Excerpted passage:

I never said she hadn’t. If I sat at home and commented, “She’s got a beautiful smile,” that would be a perfectly valid observation to make; a subjective one, but valid. I wouldn’t say it to her, necessarily, unless its intention was absolutely understood and we knew each other well. Meanwhile, if I was a powerful, well-paid, well-known male BBC anchorman interviewing Nicola Adam for an important post-win live broadcast on a sports programme about her sporting achievement, I would never comment upon a physical attribute that had nothing to do with that achievement. She does not box with her smile. (Someone said that Clare Balding has commented on Chris Hoy’s thighs; firstly, I bet she didn’t do it to his face; and secondly, his thighs are absolutely intrinsic to his sporting achievement, so you could justify it in any case. We’re allowed to appreciate the physical appearance and attributes of others; this is not about thoughtcrime, it’s about how we express ourselves and what we say out loud.)
Context is key. Women’s boxing is an Olympic sport for the first time in 2012. That’s historic. Nicola Adams is GB’s first medal-winning female Olympic boxer, and the first Olympic gold medalist in the sport ever. She is historic. She is a powerful sportsperson, and, you might argue, an even more powerful sportswoman. Boxing federations have fought hard (ha ha) against women’s boxing being regarded as equal to men’s. I don’t even like boxing, but if men are allowed to punch each other for sport, then so should women be. It strikes me as subtly patronising that women are allowed to box like men, but are still expected to fight shorter rounds (four rounds of two minutes, as opposed to three rounds of three minutes for men), but one assumes this might even out in time. Since you ask, yes, I also think it’s bizarre that women play fewer sets in tennis. Women had to fight to get equal prize money in tennis and were quite prepared to play five sets in order to achieve that at Wimbledon, but the tennis federation left it at three sets. Hey, don’t want Wimbledon to go on too long, do we? Get the women’s matches out of the way quickly and bring on the men. (Anybody doubt that the Williams sisters could go five sets? Or beat the men?)

Data:
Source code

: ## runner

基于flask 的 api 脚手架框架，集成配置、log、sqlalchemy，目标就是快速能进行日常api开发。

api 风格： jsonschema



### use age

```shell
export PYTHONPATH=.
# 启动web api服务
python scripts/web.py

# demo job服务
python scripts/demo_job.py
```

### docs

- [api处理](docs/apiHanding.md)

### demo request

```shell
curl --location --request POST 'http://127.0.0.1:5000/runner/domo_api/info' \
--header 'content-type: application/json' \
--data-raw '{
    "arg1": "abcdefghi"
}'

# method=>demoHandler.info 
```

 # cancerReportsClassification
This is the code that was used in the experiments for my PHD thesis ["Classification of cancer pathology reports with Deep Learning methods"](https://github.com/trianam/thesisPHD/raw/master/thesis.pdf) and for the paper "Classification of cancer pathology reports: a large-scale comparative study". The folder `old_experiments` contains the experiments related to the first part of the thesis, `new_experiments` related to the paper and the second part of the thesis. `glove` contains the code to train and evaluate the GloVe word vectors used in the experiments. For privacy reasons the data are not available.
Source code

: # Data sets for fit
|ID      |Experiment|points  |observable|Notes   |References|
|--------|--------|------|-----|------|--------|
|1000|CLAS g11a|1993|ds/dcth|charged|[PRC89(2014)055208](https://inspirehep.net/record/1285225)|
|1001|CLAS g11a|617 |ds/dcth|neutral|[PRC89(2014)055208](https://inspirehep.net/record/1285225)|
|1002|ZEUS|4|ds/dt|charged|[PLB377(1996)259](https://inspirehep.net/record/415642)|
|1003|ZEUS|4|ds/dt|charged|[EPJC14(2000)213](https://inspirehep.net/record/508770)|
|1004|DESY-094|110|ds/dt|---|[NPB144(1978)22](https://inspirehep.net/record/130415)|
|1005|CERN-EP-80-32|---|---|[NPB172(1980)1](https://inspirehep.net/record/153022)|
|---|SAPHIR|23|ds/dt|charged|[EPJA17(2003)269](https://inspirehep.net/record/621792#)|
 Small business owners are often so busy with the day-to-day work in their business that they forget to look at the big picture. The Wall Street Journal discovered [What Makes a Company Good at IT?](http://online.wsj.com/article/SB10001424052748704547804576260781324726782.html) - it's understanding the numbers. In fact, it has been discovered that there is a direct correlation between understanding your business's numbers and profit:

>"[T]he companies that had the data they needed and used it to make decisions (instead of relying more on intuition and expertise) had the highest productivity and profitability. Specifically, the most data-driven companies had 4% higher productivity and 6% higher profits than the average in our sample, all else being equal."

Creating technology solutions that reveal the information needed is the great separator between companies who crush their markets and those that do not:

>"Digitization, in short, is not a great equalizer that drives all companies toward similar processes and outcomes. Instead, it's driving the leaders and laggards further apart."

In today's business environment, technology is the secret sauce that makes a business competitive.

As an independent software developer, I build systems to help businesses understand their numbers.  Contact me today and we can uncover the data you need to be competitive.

Assigned task: Can you sum up the passage on Nicola Adams in two sentences? You won't need the listing for this.

Written solution: The writer argues that noting privately that someone has a beautiful smile is a valid observation, but a male BBC anchorman interviewing Nicola Adams about her boxing achievement should never comment on a physical attribute unrelated to it, because the issue is what we say out loud. Stressing context, the writer notes that women's boxing is an Olympic sport for the first time in 2012 and that Adams is the sport's first Olympic gold medalist, and finds it patronizing that women box shorter rounds and play fewer tennis sets than men.